* [Exercise goal] If a record below holds a picture, drop the picture and copy everything else exactly.

* [Source data]

::::::

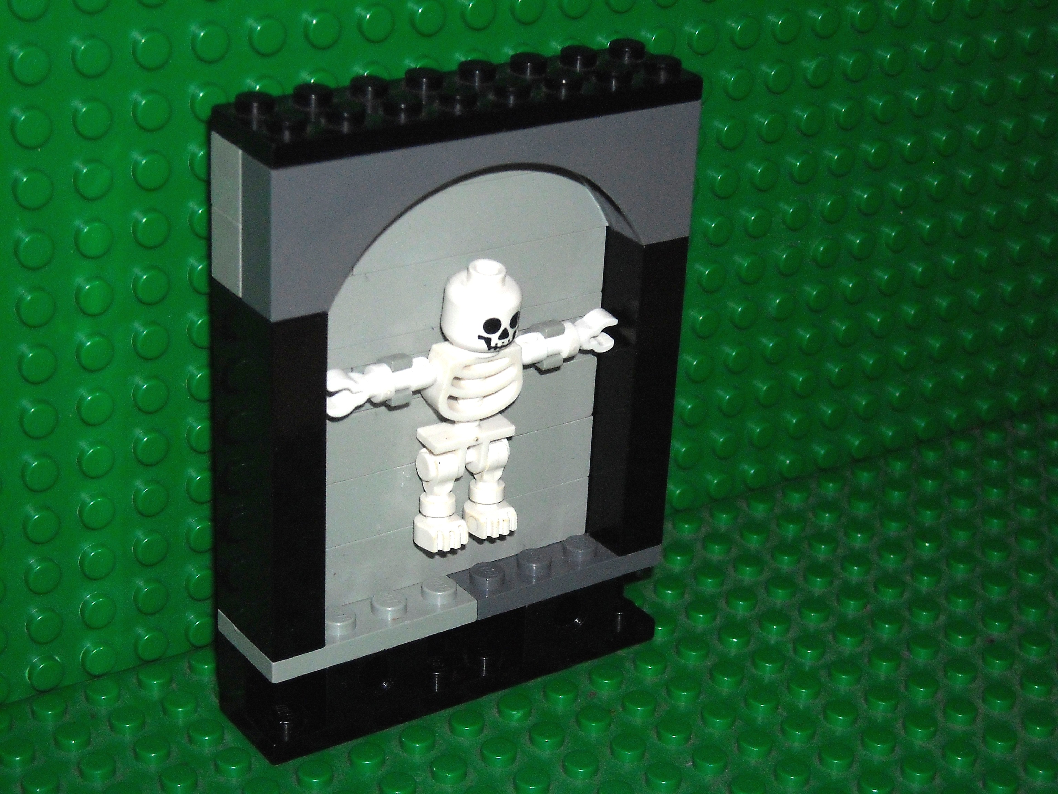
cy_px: 397
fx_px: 2323
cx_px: 529
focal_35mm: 76
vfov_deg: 19.4
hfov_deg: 25.7
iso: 200
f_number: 7.7
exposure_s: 1/125
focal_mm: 12.3
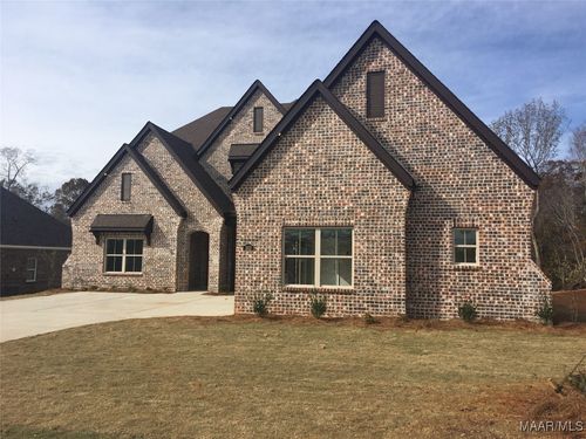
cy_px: 220
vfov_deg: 48.2
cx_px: 293
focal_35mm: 29
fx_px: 491
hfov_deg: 61.7
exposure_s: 1/2198
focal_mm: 4.15
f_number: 2.2
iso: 25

::::::

* [Exercise output]
cy_px: 397
fx_px: 2323
cx_px: 529
focal_35mm: 76
vfov_deg: 19.4
hfov_deg: 25.7
iso: 200
f_number: 7.7
exposure_s: 1/125
focal_mm: 12.3
cy_px: 220
vfov_deg: 48.2
cx_px: 293
focal_35mm: 29
fx_px: 491
hfov_deg: 61.7
exposure_s: 1/2198
focal_mm: 4.15
f_number: 2.2
iso: 25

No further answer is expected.